* Input data *
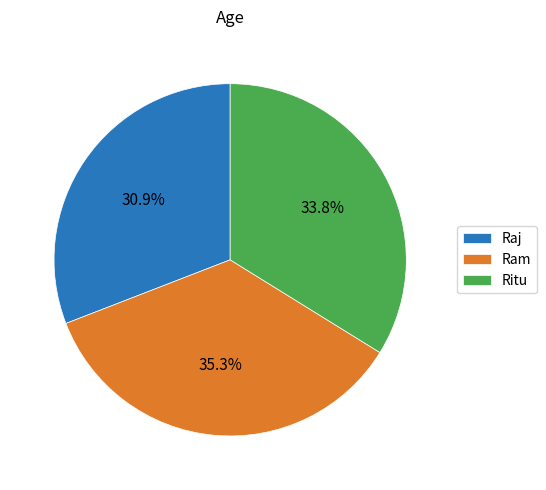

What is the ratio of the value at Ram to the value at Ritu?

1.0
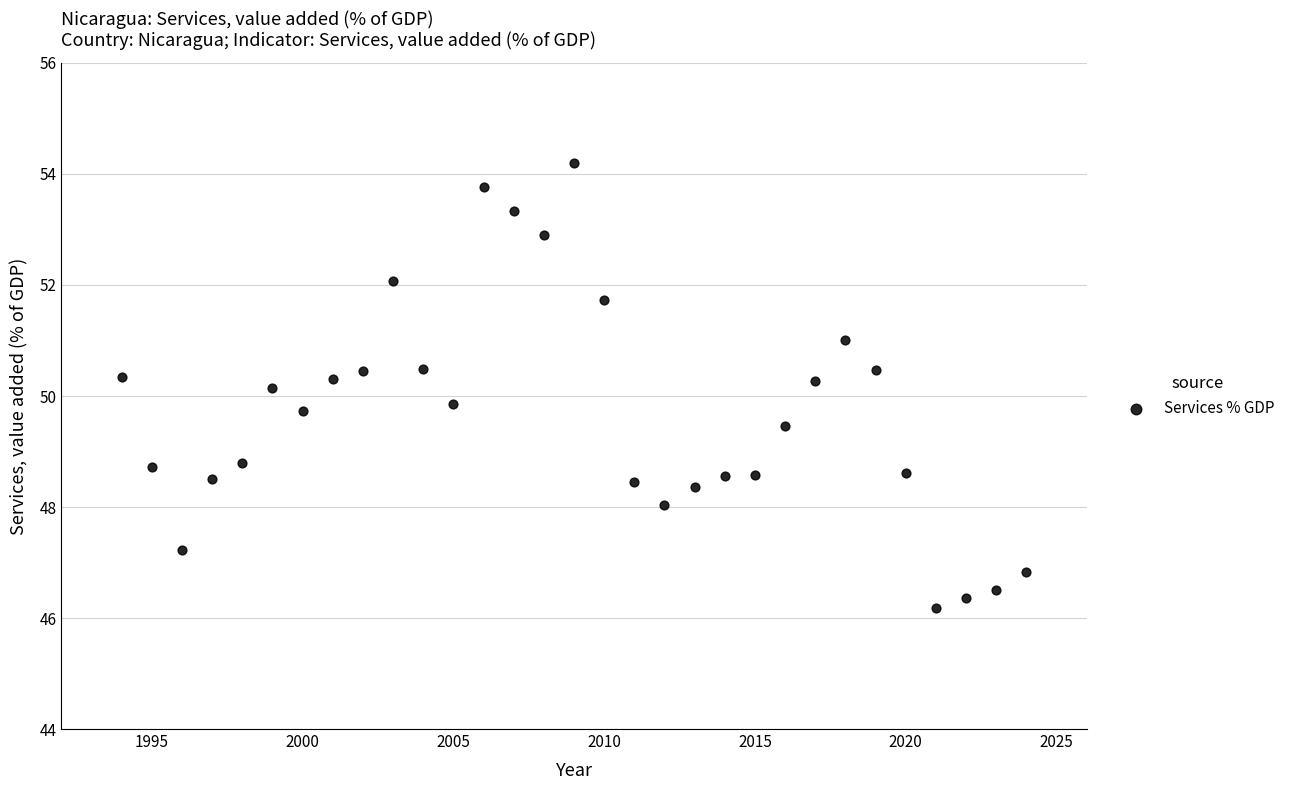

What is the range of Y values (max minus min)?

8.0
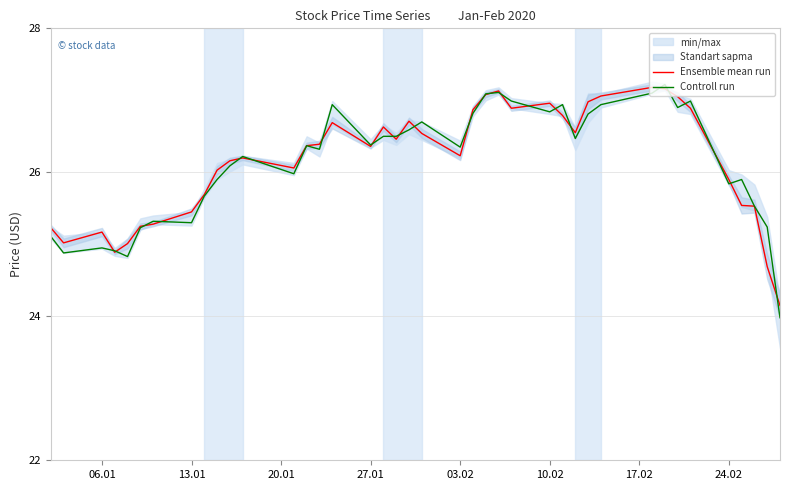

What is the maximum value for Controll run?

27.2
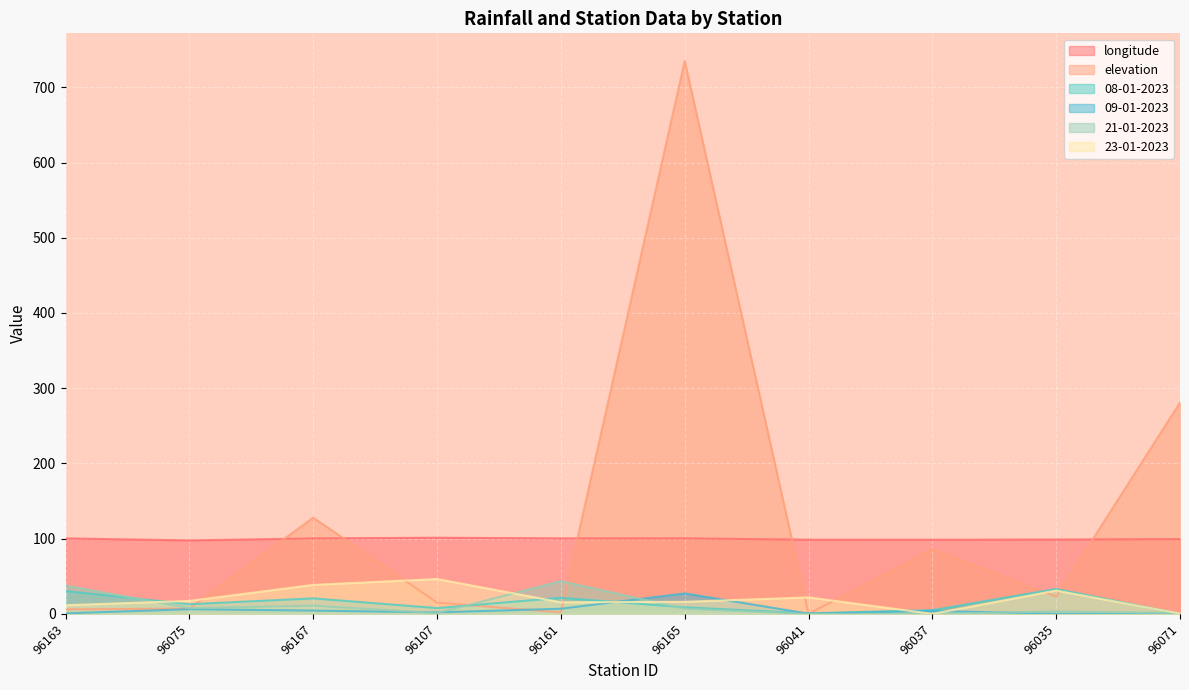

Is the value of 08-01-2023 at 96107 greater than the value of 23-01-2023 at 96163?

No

* * *

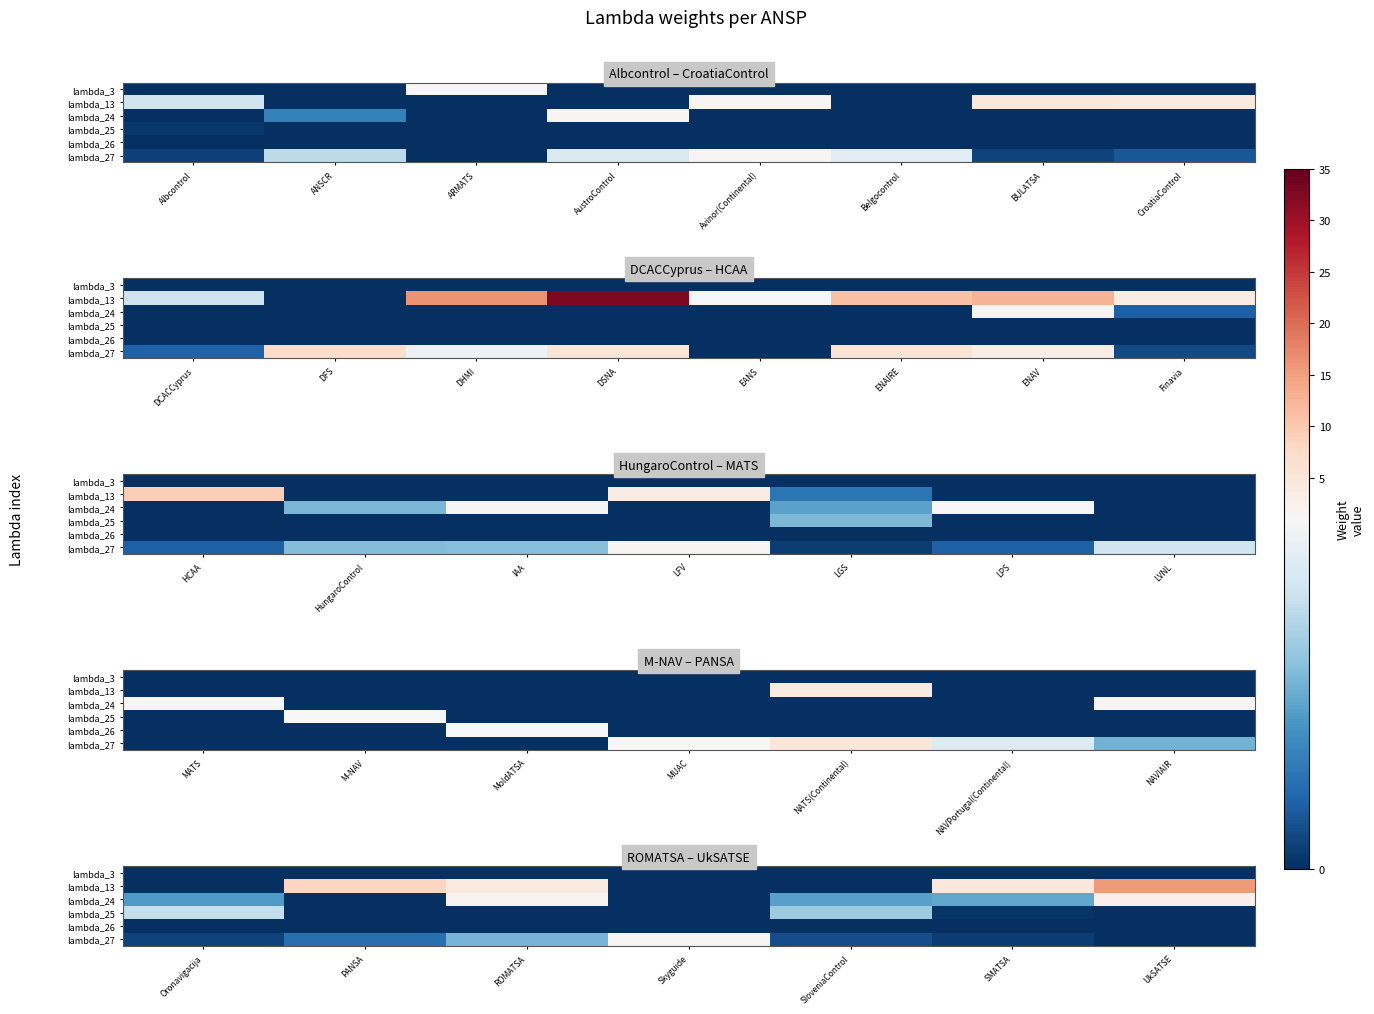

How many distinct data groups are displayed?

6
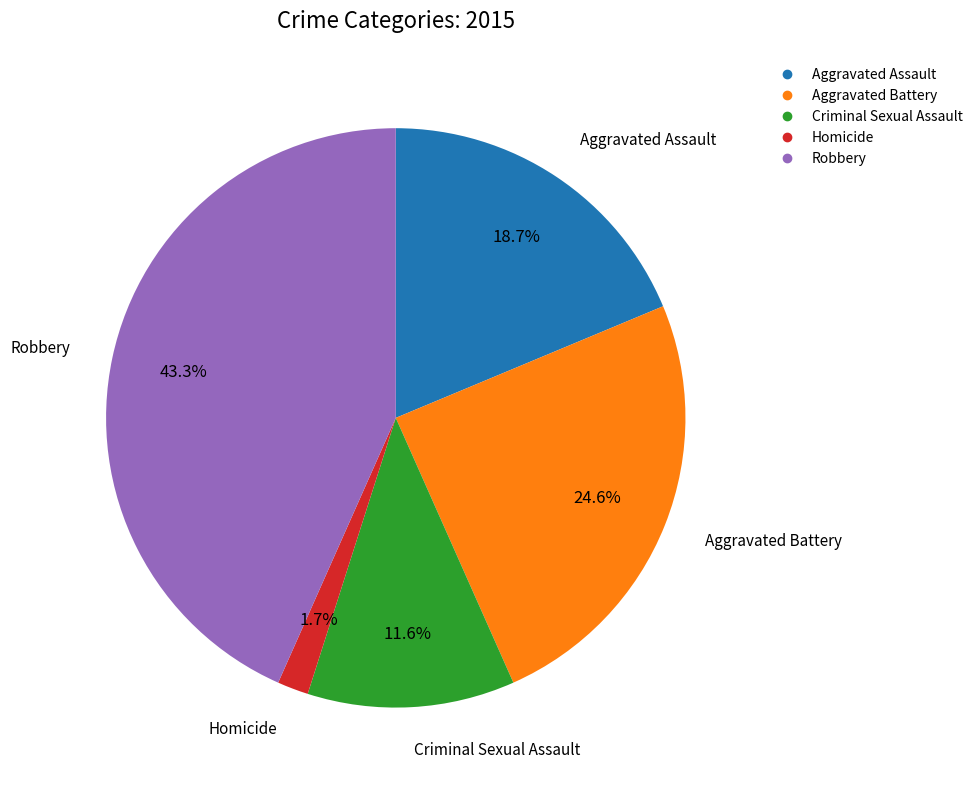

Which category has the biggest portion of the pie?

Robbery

* Task item *
Return the lines of the material word for word, beginning at the line that contains "What is the ratio" and stopping after the line that contains "Is the value". Leave the pictures out of your answer.

* Answer to the exercise *
What is the ratio of the value at Ram to the value at Ritu?

1.0

What is the range of Y values (max minus min)?

8.0

What is the maximum value for Controll run?

27.2

Is the value of 08-01-2023 at 96107 greater than the value of 23-01-2023 at 96163?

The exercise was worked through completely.